I have yet to write about several unmindful episodes both in Singapore and herein Manila. Wake up calls!

I have been seeking answers in clear-edged concepts to many of my burning issues. I have been agonizing over my personal experiences of God that run counter against what was “indoctrinated” in school, and in church till the 90s when I was diagnosed with severe clinical depression.
Lately, I reviewed Bro. Ebner’s FSC book written in the 70s and first read when I was pregnant with our one and only daughter. Like Bro Ebner I have been searching for better explanations to questions about life. Like him I feel that : “Until church spokesmen and theological experts offer us more immediate helpful things, I feel that there is a place for me to tell my story.”
Our only daughter who has been living away from us since her college years was home from London lately. In spite of my serious work on expanding my consciousness for the past 3 years I feel humbled by her maturity and her global experience: Singapore, Australia, London, USA, Dubai, Spain, Vienna, Paris, Morocco, Prague etc
Between Bro. Ebner’s book and conversations with our daughter, I feel short-changed. My fearful clinging to traditional Catholic teachings has robbed me of the exuberance which our daughter exudes. She has unwittingly made me realize the truth in what Bro Ebner wrote:
“It arrives as something new in the Catholic church, where “objective faith” has been stressed officially for the past four centuries.”

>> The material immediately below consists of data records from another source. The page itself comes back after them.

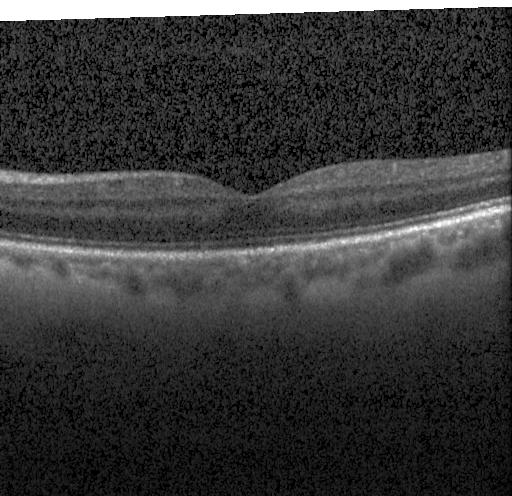 Fovea-centered. Retinal OCT cross-section. Spectral-domain OCT — Impression: no choroidal neovascularization, no diabetic macular edema, and no drusen.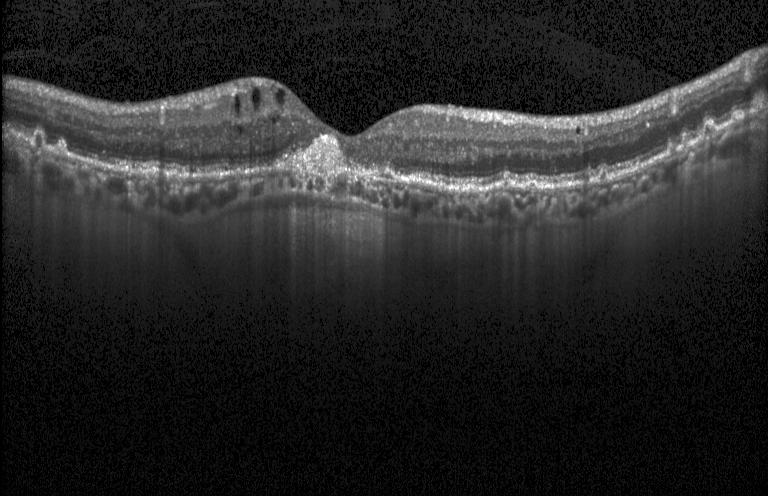

OCT B-scan. SD-OCT.
OCT finding: choroidal neovascularization.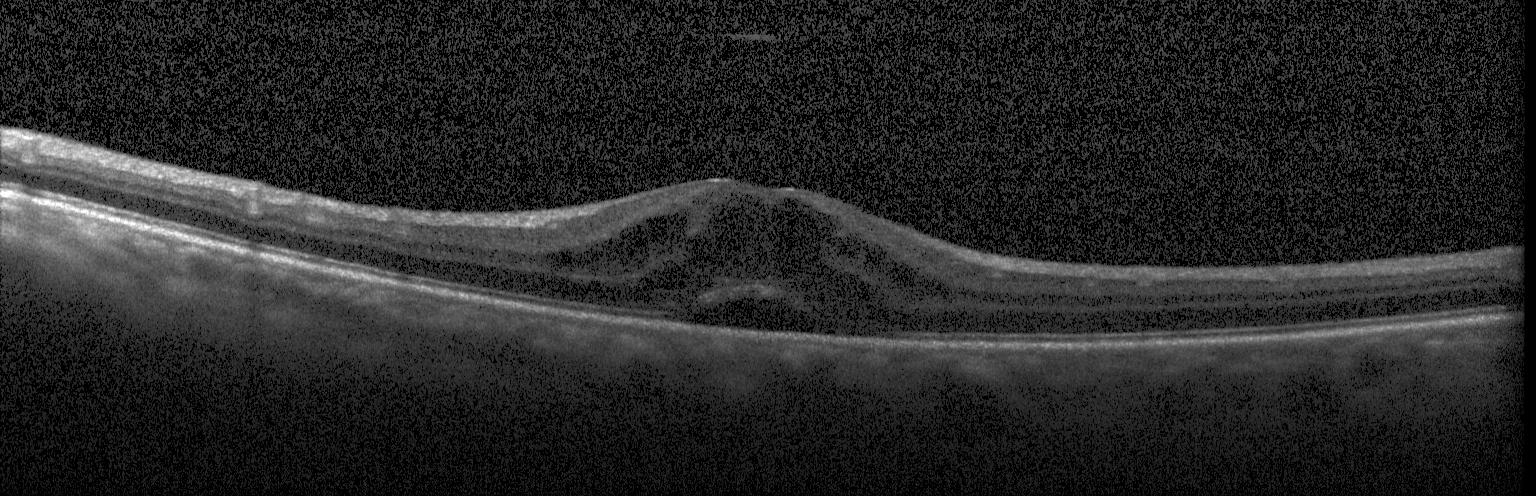 Heidelberg Spectralis · macular scan · SD-OCT · optical coherence tomography B-scan. DME.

“Whatever we can say and do about God that will be real for us has to grow out of this person’s experience.”
“We can expect to experience the true God only when we get in touch with ourselves. ”
I am still dealing with what Bro Ebner calls “layman’s frustration and perplexities.” He may be speaking of me as he wrote:
“We may be so conditioned by our past, we may perceive through so many filters, that we may scarcely know what actually we ourselves really think and feel. So that when contemporary writers urge us to explore the religious side of our experience, we may not be reading our depths but mainly remembering words we were told and which we only take as ours. However, to be sensitive to this problem is already to be solving it.”